- **EXERCISE PROMPT**: Transcribe the full listing, keeping every word as it stands.

- **SUPPLIED DATA**:

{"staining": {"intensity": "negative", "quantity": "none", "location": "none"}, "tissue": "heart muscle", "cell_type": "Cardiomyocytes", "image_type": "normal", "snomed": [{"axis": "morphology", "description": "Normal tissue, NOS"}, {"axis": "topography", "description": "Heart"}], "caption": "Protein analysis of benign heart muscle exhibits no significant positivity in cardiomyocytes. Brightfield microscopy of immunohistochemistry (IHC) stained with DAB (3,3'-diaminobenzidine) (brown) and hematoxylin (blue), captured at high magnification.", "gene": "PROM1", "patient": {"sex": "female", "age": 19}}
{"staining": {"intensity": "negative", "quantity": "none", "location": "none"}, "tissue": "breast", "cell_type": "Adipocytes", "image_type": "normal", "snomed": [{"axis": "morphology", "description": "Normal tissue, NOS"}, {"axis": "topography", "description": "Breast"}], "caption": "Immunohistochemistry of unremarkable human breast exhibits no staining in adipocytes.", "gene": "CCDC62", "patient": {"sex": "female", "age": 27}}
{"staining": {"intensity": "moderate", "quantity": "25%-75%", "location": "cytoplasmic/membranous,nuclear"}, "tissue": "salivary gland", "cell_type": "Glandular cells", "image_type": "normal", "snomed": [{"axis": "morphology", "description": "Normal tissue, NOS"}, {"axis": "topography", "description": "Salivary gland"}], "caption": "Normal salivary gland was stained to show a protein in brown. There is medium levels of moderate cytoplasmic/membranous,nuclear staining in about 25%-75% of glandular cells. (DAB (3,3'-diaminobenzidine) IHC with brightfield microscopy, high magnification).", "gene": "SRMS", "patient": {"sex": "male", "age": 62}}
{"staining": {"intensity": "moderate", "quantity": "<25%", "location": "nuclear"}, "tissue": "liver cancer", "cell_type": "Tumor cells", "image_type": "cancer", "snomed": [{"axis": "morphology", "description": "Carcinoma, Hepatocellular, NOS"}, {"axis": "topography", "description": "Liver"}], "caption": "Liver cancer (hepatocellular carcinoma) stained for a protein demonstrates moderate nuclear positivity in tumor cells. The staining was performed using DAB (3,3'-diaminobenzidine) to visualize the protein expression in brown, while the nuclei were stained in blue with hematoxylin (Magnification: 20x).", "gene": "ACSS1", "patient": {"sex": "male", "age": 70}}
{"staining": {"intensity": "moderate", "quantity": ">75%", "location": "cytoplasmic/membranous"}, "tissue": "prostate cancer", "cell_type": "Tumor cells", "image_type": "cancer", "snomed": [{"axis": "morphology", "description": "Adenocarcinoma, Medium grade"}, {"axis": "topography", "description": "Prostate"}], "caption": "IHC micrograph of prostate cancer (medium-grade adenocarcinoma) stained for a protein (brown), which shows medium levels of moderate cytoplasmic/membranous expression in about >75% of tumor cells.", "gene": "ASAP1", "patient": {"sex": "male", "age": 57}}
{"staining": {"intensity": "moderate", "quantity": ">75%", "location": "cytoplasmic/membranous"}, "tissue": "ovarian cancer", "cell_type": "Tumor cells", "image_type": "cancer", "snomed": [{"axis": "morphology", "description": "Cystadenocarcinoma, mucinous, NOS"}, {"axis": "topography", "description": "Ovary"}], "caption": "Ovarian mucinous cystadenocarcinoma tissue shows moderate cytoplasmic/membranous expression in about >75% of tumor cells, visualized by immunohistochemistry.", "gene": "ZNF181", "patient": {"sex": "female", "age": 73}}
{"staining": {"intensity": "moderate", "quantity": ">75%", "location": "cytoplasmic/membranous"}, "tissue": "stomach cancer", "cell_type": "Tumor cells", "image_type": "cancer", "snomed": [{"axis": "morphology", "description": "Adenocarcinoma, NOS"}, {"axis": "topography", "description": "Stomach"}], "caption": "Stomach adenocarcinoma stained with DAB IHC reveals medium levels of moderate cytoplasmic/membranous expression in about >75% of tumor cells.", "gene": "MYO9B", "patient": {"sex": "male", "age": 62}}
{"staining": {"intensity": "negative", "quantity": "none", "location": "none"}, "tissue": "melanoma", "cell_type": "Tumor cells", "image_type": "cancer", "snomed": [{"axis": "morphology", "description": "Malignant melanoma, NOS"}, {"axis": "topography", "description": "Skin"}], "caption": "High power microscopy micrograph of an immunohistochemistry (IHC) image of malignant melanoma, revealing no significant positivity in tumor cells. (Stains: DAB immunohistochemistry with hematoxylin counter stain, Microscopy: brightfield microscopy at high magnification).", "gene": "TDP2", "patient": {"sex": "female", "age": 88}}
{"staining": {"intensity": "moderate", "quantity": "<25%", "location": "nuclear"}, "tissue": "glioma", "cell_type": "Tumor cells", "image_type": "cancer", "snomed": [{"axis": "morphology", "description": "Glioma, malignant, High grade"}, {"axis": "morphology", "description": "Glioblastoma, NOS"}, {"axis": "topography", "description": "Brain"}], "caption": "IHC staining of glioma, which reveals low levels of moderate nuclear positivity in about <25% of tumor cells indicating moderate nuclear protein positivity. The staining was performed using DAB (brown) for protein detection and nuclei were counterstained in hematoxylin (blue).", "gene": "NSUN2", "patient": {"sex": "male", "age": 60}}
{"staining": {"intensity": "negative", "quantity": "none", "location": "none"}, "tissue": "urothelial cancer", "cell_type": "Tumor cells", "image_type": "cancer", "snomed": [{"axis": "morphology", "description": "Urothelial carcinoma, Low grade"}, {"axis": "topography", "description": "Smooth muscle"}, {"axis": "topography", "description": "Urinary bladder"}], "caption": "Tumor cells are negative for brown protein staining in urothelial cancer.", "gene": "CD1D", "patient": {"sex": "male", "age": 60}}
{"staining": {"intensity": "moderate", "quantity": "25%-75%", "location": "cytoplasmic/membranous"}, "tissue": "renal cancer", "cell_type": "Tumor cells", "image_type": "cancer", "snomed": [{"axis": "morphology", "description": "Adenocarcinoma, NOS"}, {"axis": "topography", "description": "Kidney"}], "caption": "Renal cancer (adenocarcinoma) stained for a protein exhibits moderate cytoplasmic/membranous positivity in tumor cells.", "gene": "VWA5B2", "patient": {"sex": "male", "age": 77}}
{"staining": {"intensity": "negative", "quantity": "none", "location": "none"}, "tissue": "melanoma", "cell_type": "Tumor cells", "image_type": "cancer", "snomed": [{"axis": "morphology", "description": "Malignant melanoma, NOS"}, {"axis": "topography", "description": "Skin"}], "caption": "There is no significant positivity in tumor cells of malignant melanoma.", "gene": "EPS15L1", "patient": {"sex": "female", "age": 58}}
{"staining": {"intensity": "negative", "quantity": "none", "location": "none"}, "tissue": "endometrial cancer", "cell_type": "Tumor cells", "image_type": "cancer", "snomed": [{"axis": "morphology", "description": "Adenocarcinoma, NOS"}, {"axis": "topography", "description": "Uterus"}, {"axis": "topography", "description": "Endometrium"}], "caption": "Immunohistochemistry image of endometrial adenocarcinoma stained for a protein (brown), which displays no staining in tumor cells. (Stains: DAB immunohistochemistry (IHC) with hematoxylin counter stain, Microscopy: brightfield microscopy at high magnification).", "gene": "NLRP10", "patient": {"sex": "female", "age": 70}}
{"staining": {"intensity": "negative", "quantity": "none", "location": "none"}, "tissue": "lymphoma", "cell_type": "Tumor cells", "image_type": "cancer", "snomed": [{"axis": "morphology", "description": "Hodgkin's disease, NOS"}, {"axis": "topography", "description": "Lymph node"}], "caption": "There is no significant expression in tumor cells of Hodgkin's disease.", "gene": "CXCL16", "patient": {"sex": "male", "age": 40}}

- **RESPONSE BELOW**:
{"staining": {"intensity": "negative", "quantity": "none", "location": "none"}, "tissue": "heart muscle", "cell_type": "Cardiomyocytes", "image_type": "normal", "snomed": [{"axis": "morphology", "description": "Normal tissue, NOS"}, {"axis": "topography", "description": "Heart"}], "caption": "Protein analysis of benign heart muscle exhibits no significant positivity in cardiomyocytes. Brightfield microscopy of immunohistochemistry (IHC) stained with DAB (3,3'-diaminobenzidine) (brown) and hematoxylin (blue), captured at high magnification.", "gene": "PROM1", "patient": {"sex": "female", "age": 19}}
{"staining": {"intensity": "negative", "quantity": "none", "location": "none"}, "tissue": "breast", "cell_type": "Adipocytes", "image_type": "normal", "snomed": [{"axis": "morphology", "description": "Normal tissue, NOS"}, {"axis": "topography", "description": "Breast"}], "caption": "Immunohistochemistry of unremarkable human breast exhibits no staining in adipocytes.", "gene": "CCDC62", "patient": {"sex": "female", "age": 27}}
{"staining": {"intensity": "moderate", "quantity": "25%-75%", "location": "cytoplasmic/membranous,nuclear"}, "tissue": "salivary gland", "cell_type": "Glandular cells", "image_type": "normal", "snomed": [{"axis": "morphology", "description": "Normal tissue, NOS"}, {"axis": "topography", "description": "Salivary gland"}], "caption": "Normal salivary gland was stained to show a protein in brown. There is medium levels of moderate cytoplasmic/membranous,nuclear staining in about 25%-75% of glandular cells. (DAB (3,3'-diaminobenzidine) IHC with brightfield microscopy, high magnification).", "gene": "SRMS", "patient": {"sex": "male", "age": 62}}
{"staining": {"intensity": "moderate", "quantity": "<25%", "location": "nuclear"}, "tissue": "liver cancer", "cell_type": "Tumor cells", "image_type": "cancer", "snomed": [{"axis": "morphology", "description": "Carcinoma, Hepatocellular, NOS"}, {"axis": "topography", "description": "Liver"}], "caption": "Liver cancer (hepatocellular carcinoma) stained for a protein demonstrates moderate nuclear positivity in tumor cells. The staining was performed using DAB (3,3'-diaminobenzidine) to visualize the protein expression in brown, while the nuclei were stained in blue with hematoxylin (Magnification: 20x).", "gene": "ACSS1", "patient": {"sex": "male", "age": 70}}
{"staining": {"intensity": "moderate", "quantity": ">75%", "location": "cytoplasmic/membranous"}, "tissue": "prostate cancer", "cell_type": "Tumor cells", "image_type": "cancer", "snomed": [{"axis": "morphology", "description": "Adenocarcinoma, Medium grade"}, {"axis": "topography", "description": "Prostate"}], "caption": "IHC micrograph of prostate cancer (medium-grade adenocarcinoma) stained for a protein (brown), which shows medium levels of moderate cytoplasmic/membranous expression in about >75% of tumor cells.", "gene": "ASAP1", "patient": {"sex": "male", "age": 57}}
{"staining": {"intensity": "moderate", "quantity": ">75%", "location": "cytoplasmic/membranous"}, "tissue": "ovarian cancer", "cell_type": "Tumor cells", "image_type": "cancer", "snomed": [{"axis": "morphology", "description": "Cystadenocarcinoma, mucinous, NOS"}, {"axis": "topography", "description": "Ovary"}], "caption": "Ovarian mucinous cystadenocarcinoma tissue shows moderate cytoplasmic/membranous expression in about >75% of tumor cells, visualized by immunohistochemistry.", "gene": "ZNF181", "patient": {"sex": "female", "age": 73}}
{"staining": {"intensity": "moderate", "quantity": ">75%", "location": "cytoplasmic/membranous"}, "tissue": "stomach cancer", "cell_type": "Tumor cells", "image_type": "cancer", "snomed": [{"axis": "morphology", "description": "Adenocarcinoma, NOS"}, {"axis": "topography", "description": "Stomach"}], "caption": "Stomach adenocarcinoma stained with DAB IHC reveals medium levels of moderate cytoplasmic/membranous expression in about >75% of tumor cells.", "gene": "MYO9B", "patient": {"sex": "male", "age": 62}}
{"staining": {"intensity": "negative", "quantity": "none", "location": "none"}, "tissue": "melanoma", "cell_type": "Tumor cells", "image_type": "cancer", "snomed": [{"axis": "morphology", "description": "Malignant melanoma, NOS"}, {"axis": "topography", "description": "Skin"}], "caption": "High power microscopy micrograph of an immunohistochemistry (IHC) image of malignant melanoma, revealing no significant positivity in tumor cells. (Stains: DAB immunohistochemistry with hematoxylin counter stain, Microscopy: brightfield microscopy at high magnification).", "gene": "TDP2", "patient": {"sex": "female", "age": 88}}
{"staining": {"intensity": "moderate", "quantity": "<25%", "location": "nuclear"}, "tissue": "glioma", "cell_type": "Tumor cells", "image_type": "cancer", "snomed": [{"axis": "morphology", "description": "Glioma, malignant, High grade"}, {"axis": "morphology", "description": "Glioblastoma, NOS"}, {"axis": "topography", "description": "Brain"}], "caption": "IHC staining of glioma, which reveals low levels of moderate nuclear positivity in about <25% of tumor cells indicating moderate nuclear protein positivity. The staining was performed using DAB (brown) for protein detection and nuclei were counterstained in hematoxylin (blue).", "gene": "NSUN2", "patient": {"sex": "male", "age": 60}}
{"staining": {"intensity": "negative", "quantity": "none", "location": "none"}, "tissue": "urothelial cancer", "cell_type": "Tumor cells", "image_type": "cancer", "snomed": [{"axis": "morphology", "description": "Urothelial carcinoma, Low grade"}, {"axis": "topography", "description": "Smooth muscle"}, {"axis": "topography", "description": "Urinary bladder"}], "caption": "Tumor cells are negative for brown protein staining in urothelial cancer.", "gene": "CD1D", "patient": {"sex": "male", "age": 60}}
{"staining": {"intensity": "moderate", "quantity": "25%-75%", "location": "cytoplasmic/membranous"}, "tissue": "renal cancer", "cell_type": "Tumor cells", "image_type": "cancer", "snomed": [{"axis": "morphology", "description": "Adenocarcinoma, NOS"}, {"axis": "topography", "description": "Kidney"}], "caption": "Renal cancer (adenocarcinoma) stained for a protein exhibits moderate cytoplasmic/membranous positivity in tumor cells.", "gene": "VWA5B2", "patient": {"sex": "male", "age": 77}}
{"staining": {"intensity": "negative", "quantity": "none", "location": "none"}, "tissue": "melanoma", "cell_type": "Tumor cells", "image_type": "cancer", "snomed": [{"axis": "morphology", "description": "Malignant melanoma, NOS"}, {"axis": "topography", "description": "Skin"}], "caption": "There is no significant positivity in tumor cells of malignant melanoma.", "gene": "EPS15L1", "patient": {"sex": "female", "age": 58}}
{"staining": {"intensity": "negative", "quantity": "none", "location": "none"}, "tissue": "endometrial cancer", "cell_type": "Tumor cells", "image_type": "cancer", "snomed": [{"axis": "morphology", "description": "Adenocarcinoma, NOS"}, {"axis": "topography", "description": "Uterus"}, {"axis": "topography", "description": "Endometrium"}], "caption": "Immunohistochemistry image of endometrial adenocarcinoma stained for a protein (brown), which displays no staining in tumor cells. (Stains: DAB immunohistochemistry (IHC) with hematoxylin counter stain, Microscopy: brightfield microscopy at high magnification).", "gene": "NLRP10", "patient": {"sex": "female", "age": 70}}
{"staining": {"intensity": "negative", "quantity": "none", "location": "none"}, "tissue": "lymphoma", "cell_type": "Tumor cells", "image_type": "cancer", "snomed": [{"axis": "morphology", "description": "Hodgkin's disease, NOS"}, {"axis": "topography", "description": "Lymph node"}], "caption": "There is no significant expression in tumor cells of Hodgkin's disease.", "gene": "CXCL16", "patient": {"sex": "male", "age": 40}}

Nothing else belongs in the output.